PORTLAND – With people outnumbering bicycles 2-1, shoppers had to move fast Sunday at the Great Portland Bike Swap.

Jennifer Kirkbride of Sanford did exactly that, which is why she was whooping with glee while riding her Gary Fisher hybrid around a University of Southern Maine parking lot.

Kirkbride said she knows nothing about bikes, but a volunteer called her new possession “the Muhammad Ali” of bicycle brands.

“I love this bike. When I went for this bike, this woman goes ‘Oh, sugar, she got it,'” Kirkbride said.

About 2,000 people attended the Bicycle Coalition of Maine’s 10th bike swap at the university’s Sullivan Gymnasium. The annual swap featured about 1,000 used bikes and tables of biking paraphernalia. A 15 percent commission on bike sales and the $3 admission raised money to support the coalition’s work to improve bicycling in Maine, said Nancy Grant, executive director.

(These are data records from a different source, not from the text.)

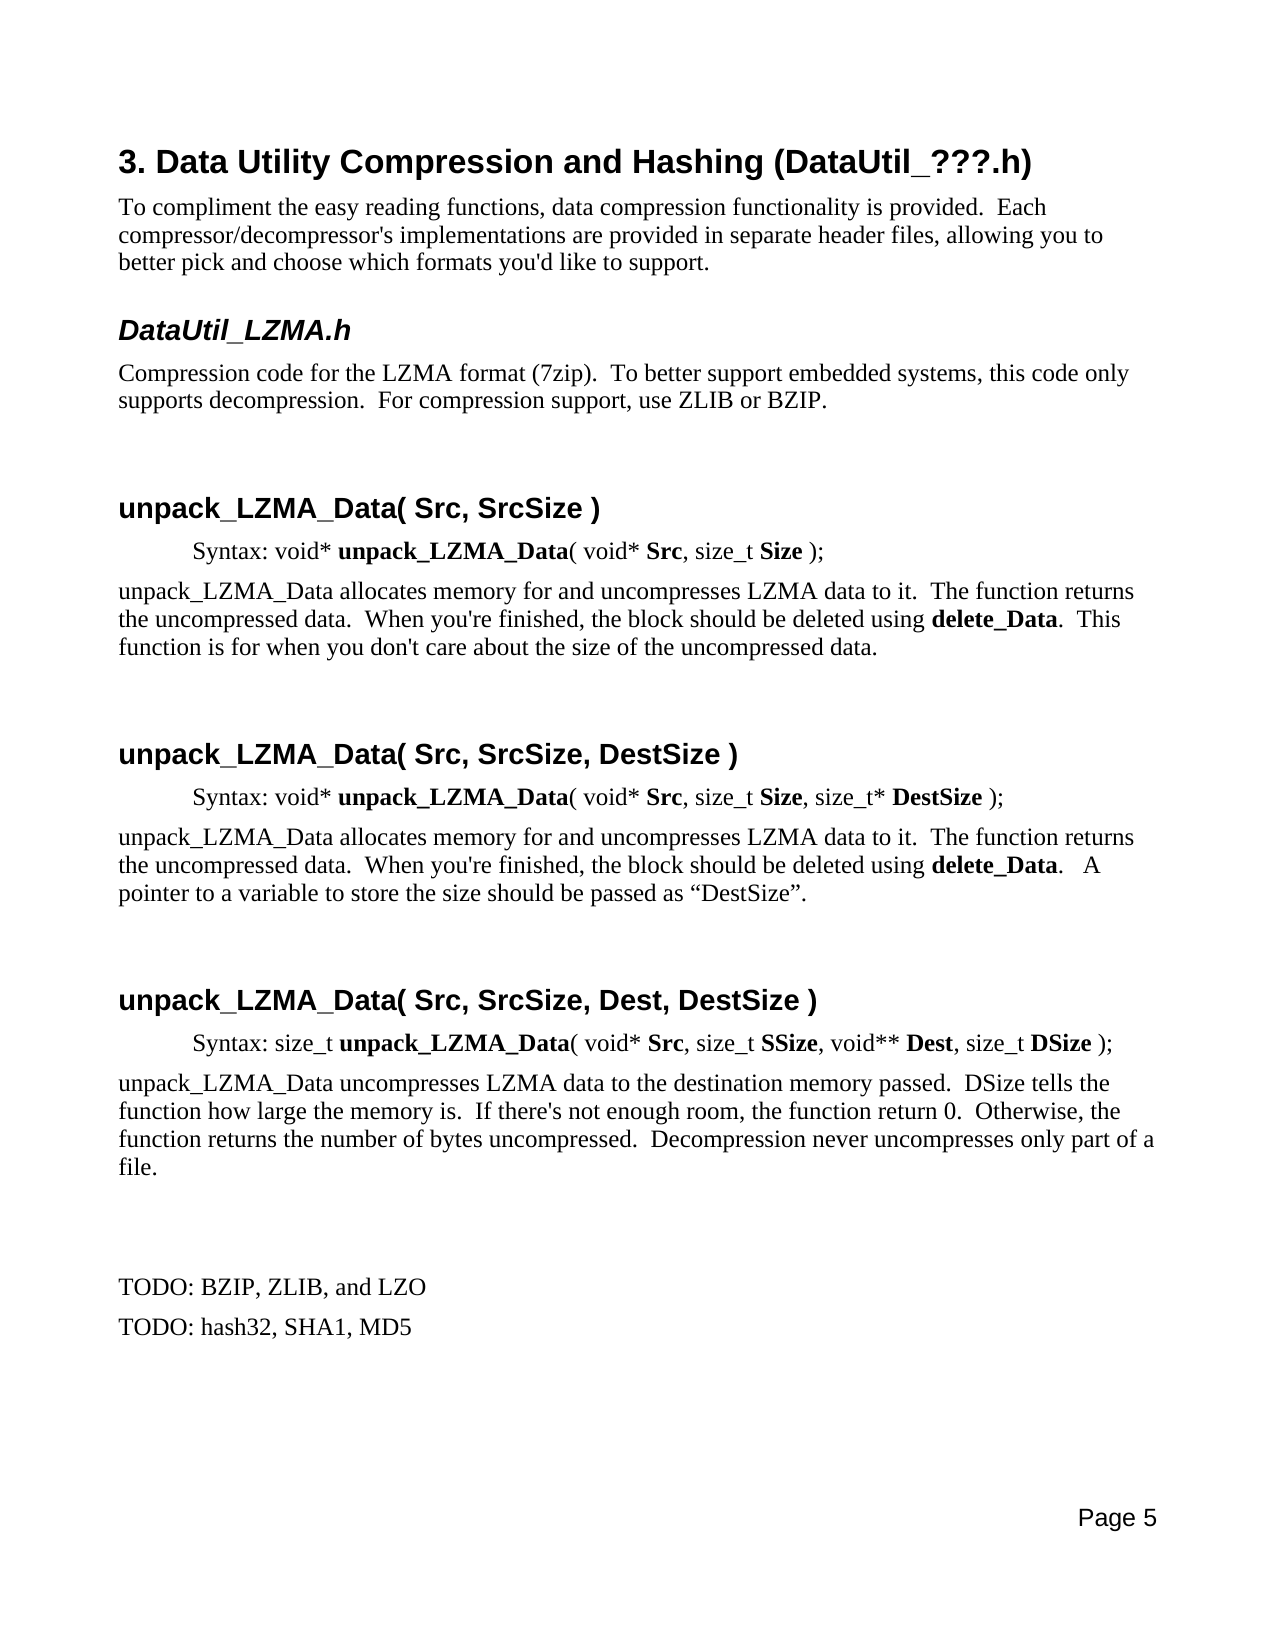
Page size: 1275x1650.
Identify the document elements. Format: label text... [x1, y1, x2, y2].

text TODO: BZIP, ZLIB, and LZO [118, 1273, 1157, 1301]
text Compression code for the LZMA format (7zip). To better support embedded systems, this code only supports decompression. For compression support, use ZLIB or BZIP. [118, 359, 1157, 414]
text Syntax: void* unpack_LZMA_Data( void* Src, size_t Size ); [118, 537, 1157, 565]
text unpack_LZMA_Data allocates memory for and uncompresses LZMA data to it. The function returns the uncompressed data. When you're finished, the block should be deleted using delete_Data. A pointer to a variable to store the size should be passed as “DestSize”. [118, 823, 1157, 907]
subtitle unpack_LZMA_Data( Src, SrcSize, DestSize ) [118, 738, 1157, 771]
subtitle 3. Data Utility Compression and Hashing (DataUtil_???.h) [118, 143, 1157, 181]
text unpack_LZMA_Data uncompresses LZMA data to the destination memory passed. DSize tells the function how large the memory is. If there's not enough room, the function return 0. Otherwise, the function returns the number of bytes uncompressed. Decompression never uncompresses only part of a file. [118, 1069, 1157, 1180]
subtitle unpack_LZMA_Data( Src, SrcSize, Dest, DestSize ) [118, 984, 1157, 1017]
text To compliment the easy reading functions, data compression functionality is provided. Each compressor/decompressor's implementations are provided in separate header files, allowing you to better pick and choose which formats you'd like to support. [118, 193, 1157, 276]
text Syntax: void* unpack_LZMA_Data( void* Src, size_t Size, size_t* DestSize ); [118, 783, 1157, 811]
text Syntax: size_t unpack_LZMA_Data( void* Src, size_t SSize, void** Dest, size_t DSize ); [118, 1029, 1157, 1057]
text TODO: hash32, SHA1, MD5 [118, 1313, 1157, 1341]
text unpack_LZMA_Data allocates memory for and uncompresses LZMA data to it. The function returns the uncompressed data. When you're finished, the block should be deleted using delete_Data. This function is for when you don't care about the size of the uncompressed data. [118, 577, 1157, 660]
subtitle DataUtil_LZMA.h [118, 314, 1157, 346]
subtitle unpack_LZMA_Data( Src, SrcSize ) [118, 492, 1157, 524]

The coalition was created in 1992 to serve as a clearinghouse for information about bicycling and walking in Maine. It promotes bike-friendly laws and biking safety, and sponsors biking events.

Grant said the swap grows bigger every year. Shoppers are able to test drive bicycles before committing, and get advice about their potential purchases from dozens of coalition volunteers. At times it was hard to move inside the gym, as people maneuvered their bikes through the crowds of shoppers.

“The hope is all the people will sell their bikes and everyone who wants one will get one,” said Grant.

Alan Veilleux of Winslow and his daughter, Desiree, 11, were in the market for a good tandem bike to ride 180 miles during this year’s Trek Across Maine sponsored by the American Lung Association. Veilleux said he had been looking all over the state, and on Sunday he finally may have found a keeper. His daughter gave the bike a thumbs up.

“I like the seats,” she said.

Troy Fraser of Poland Spring, first in line when the doors opened, said he was satisfied with the Kent mountain bike he picked out.

“I saw it and said, “This is a good bike,'” Fraser said.

Mary Lemoine, 7, of Saco had only praise for the neon blue and pink bike she picked out.

“The pedals are just right, you can carry a water bottle and it has gears,” she said.

Jackson Villani, 10, of Portland tested out a bike for his sister and gave it his seal of approval. His mother, Allison Villani, said that at $40, the bike was a bargain.

“Plus we met the bike seller, who said it had been barely used,” Villani said.